*Request*.
Reproduce a section of the Skaha climbing trip passage below. Begin at the words "When we got" and stop after "food took forever.".

When we got back to the truck I ripped the entire contents out onto the parking lot asphalt and tore apart our climbing bags. Kyle had also realized he was missing his #2 BD cam and I was determined that they were in the truck, but they were nowhere to be found. Rampant speculation on where they had gone was plentiful from this point onward.

It was our last night in town and we hadn’t had a fire yet, so we decided to go to the Skaha Lake Beach where such things were still permitted. We roasted smokies for dinner and had a few libations.

Skaha Lake Beach

I didn’t have a tripod with me so Kyle’s cooler ended up taking the photo.
The next morning we packed up camp and went to Shades on Main for breakfast.

Shades is a Skaha roadtrip staple for us. Your typical greasy spoon, it is very popular with Penticton’s blue haired crowd. Unfortunately we forgot it was a Sunday and our food took forever.

We arrived at the upper parking lot about the crack of noon and decided to go to Grassy Glades. Halfway there we ran into our friends Andrew and MC from Whistler.

*Data segment*.

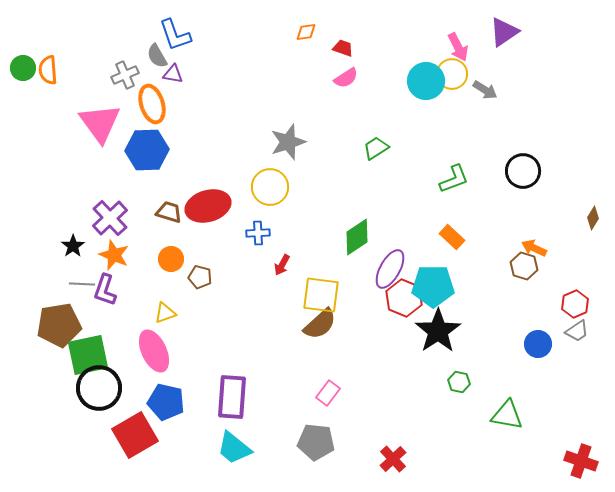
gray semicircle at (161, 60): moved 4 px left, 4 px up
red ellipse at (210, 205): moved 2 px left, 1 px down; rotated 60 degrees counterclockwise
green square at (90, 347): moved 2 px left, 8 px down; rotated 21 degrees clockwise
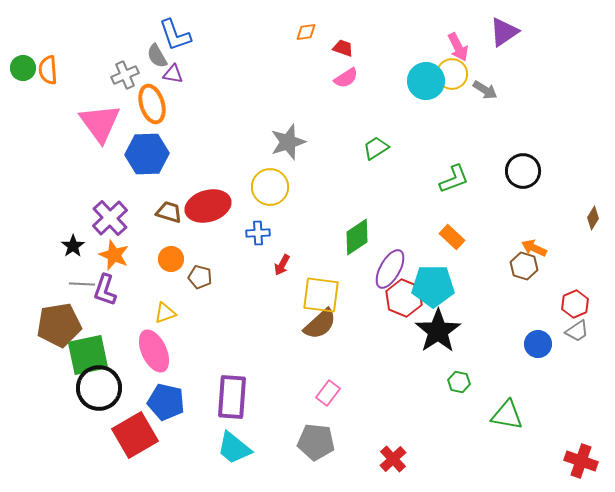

*Output of the exercise*.
When we got back to the truck I ripped the entire contents out onto the parking lot asphalt and tore apart our climbing bags. Kyle had also realized he was missing his #2 BD cam and I was determined that they were in the truck, but they were nowhere to be found. Rampant speculation on where they had gone was plentiful from this point onward.

It was our last night in town and we hadn’t had a fire yet, so we decided to go to the Skaha Lake Beach where such things were still permitted. We roasted smokies for dinner and had a few libations.

Skaha Lake Beach

I didn’t have a tripod with me so Kyle’s cooler ended up taking the photo.
The next morning we packed up camp and went to Shades on Main for breakfast.

Shades is a Skaha roadtrip staple for us. Your typical greasy spoon, it is very popular with Penticton’s blue haired crowd. Unfortunately we forgot it was a Sunday and our food took forever.